陥没現場、岩盤上に地下水多く 福岡市長「復旧に全力」 [福岡県]
福岡市交通局によると、現場は地下25メートル付近でトンネルの掘削作業中だった。トンネルは硬い岩盤内で掘り進むが、岩盤の上にある約16メートルの砂の層には、地下水が多く含まれている。岩盤部分と砂の層が何らかの理由でつながり、砂の層から大量の土砂がトンネル内に流れ込み、道路が陥没したとみている。
過去にも陥没事故
九州大の安福規之教授(地盤工学)によると、一般的には、地下水を遮断する層の強度を調べ、弱い部分を改良するなどして岩盤にトンネルを掘削する。
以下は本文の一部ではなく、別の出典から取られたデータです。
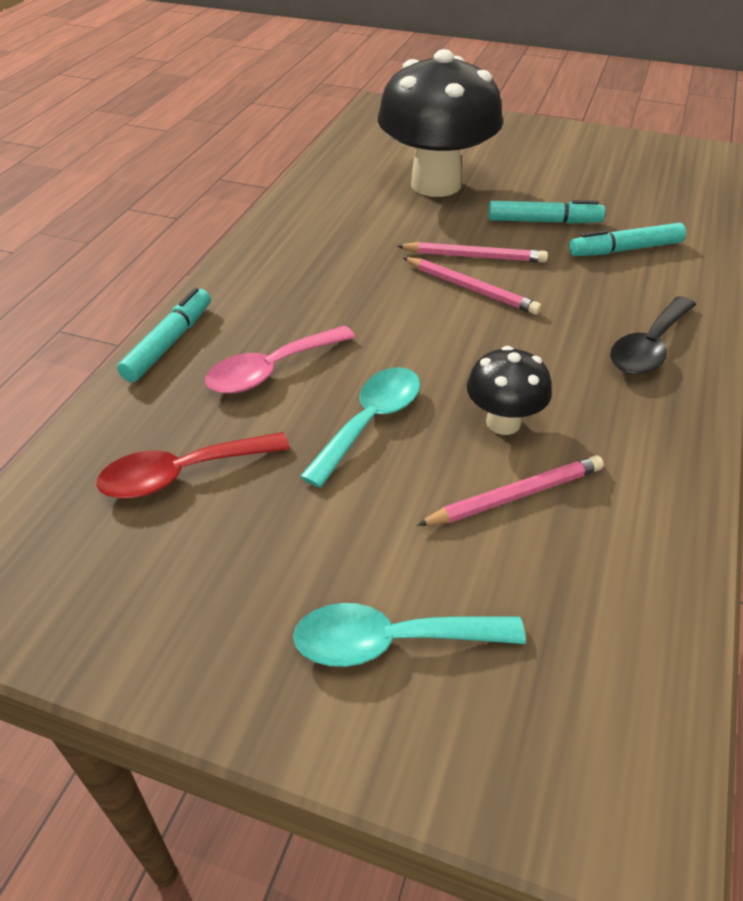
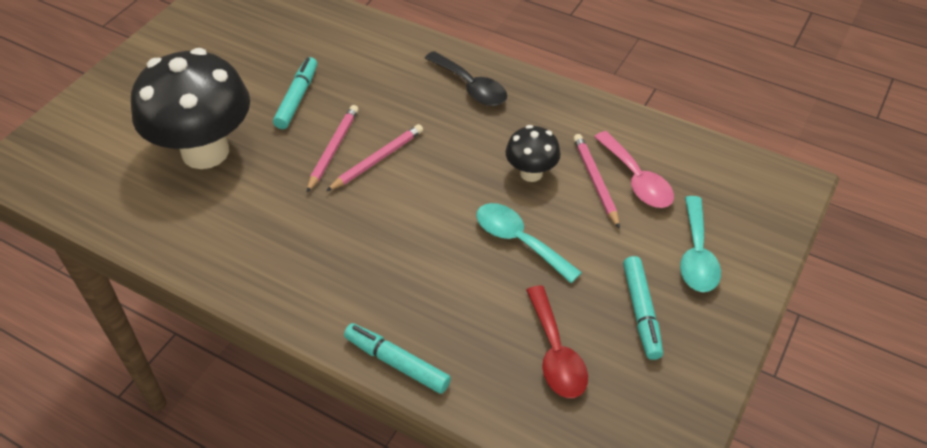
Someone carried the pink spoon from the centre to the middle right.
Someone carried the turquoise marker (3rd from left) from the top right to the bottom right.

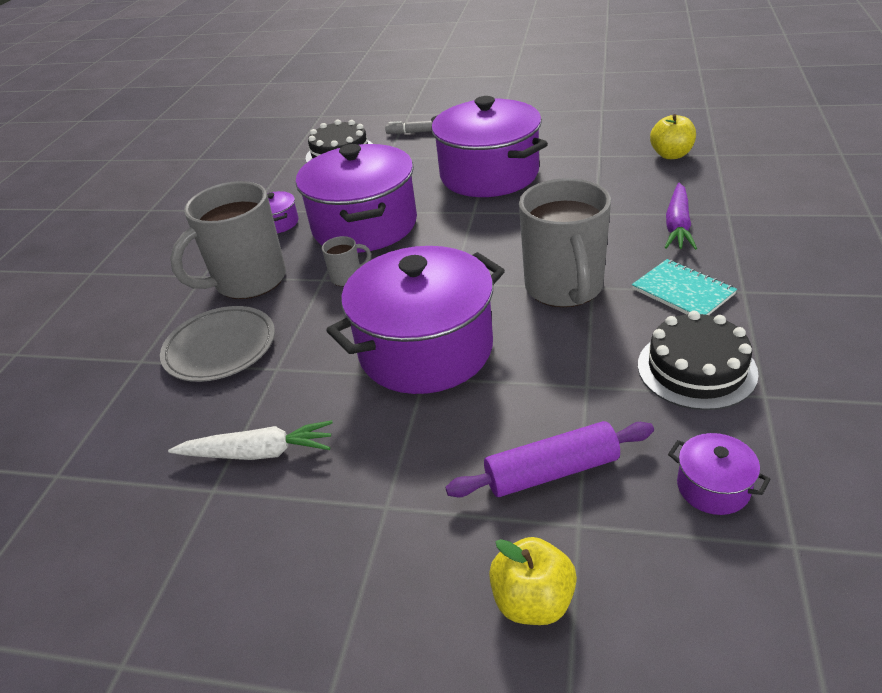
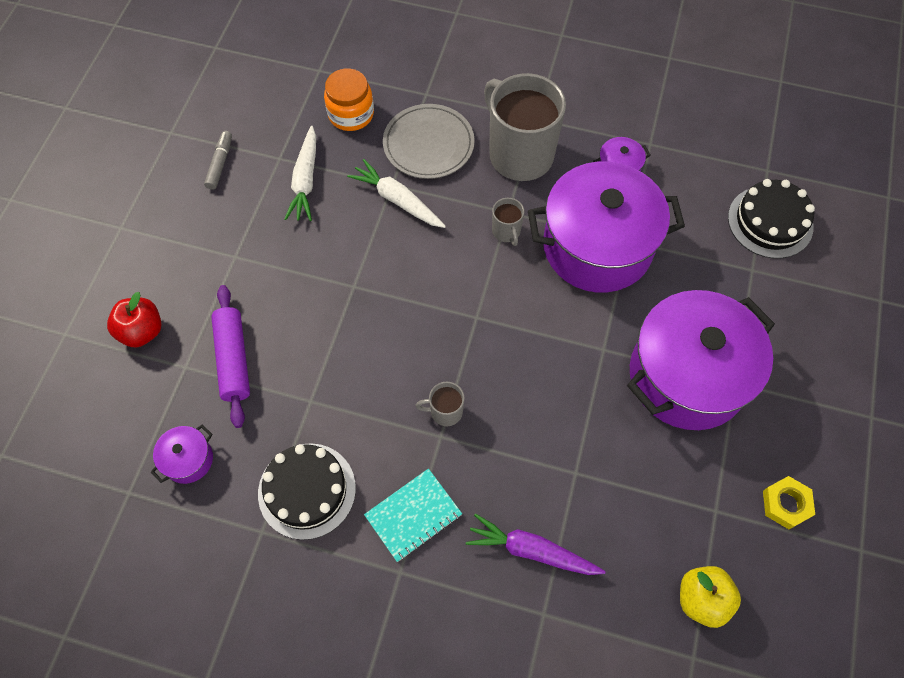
Someone took away the purple pot (3rd from left) at the centre.
Someone carried the grey marker from the top centre to the top left.
Someone repainted the yellow apple (1st from left) at the bottom centre, which became the red apple at the middle left.
Someone scaled the grey mug (3rd from left in the first image) at the centre by 0.43.
Someone put down the orange jar at the top centre.
Someone put down the white carrot (2nd from left) at the top centre.
Someone put down the yellow nut at the bottom right.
「詳細な調査をしても弱い部分に気付かないケースもあり、弱い部分から流れ込んだ可能性も考えられる」と指摘した。
地下鉄建設工事現場の周辺道路では、過去にも陥没事故が頻発。七隈線延伸工事を巡っては2014年10月、今回の事故現場から約350メートル離れた博多区祇園町の市道で発生。車道が長さ約5メートル、幅約4メートル、深さ約4メートルにわたって陥没した。延伸工事に伴う雨水管の移設作業中、作業員が坑内に土砂が流入していることに気付いた。道路地下に空洞が発生したことが原因で、けが人はなかった。
現在運行中の七隈線の建設工事でも2000年6月、現場付近の中央区薬院3丁目の市道が長さ約10メートル、幅約5メートル、深さ約8メートルにわたって陥没した。土砂流入を防ぐ防壁に穴が開いたことが原因で土砂が流入したとみられる。市交通局は、防壁の鋼材が設計よりも傾斜して埋め込まれる施工不良などの影響で穴が開いたと結論づけた。
市は事故防止検討委員会をつくり再発防止に努めてきたが、結果的に前回よりも大規模な事故が発生。8日午前、記者会見した高島宗一郎市長は「多大なご迷惑をかけ、申し訳ない」と謝罪。二次被害防止とライフラインの復旧、原因究明に全力を挙げると強調した。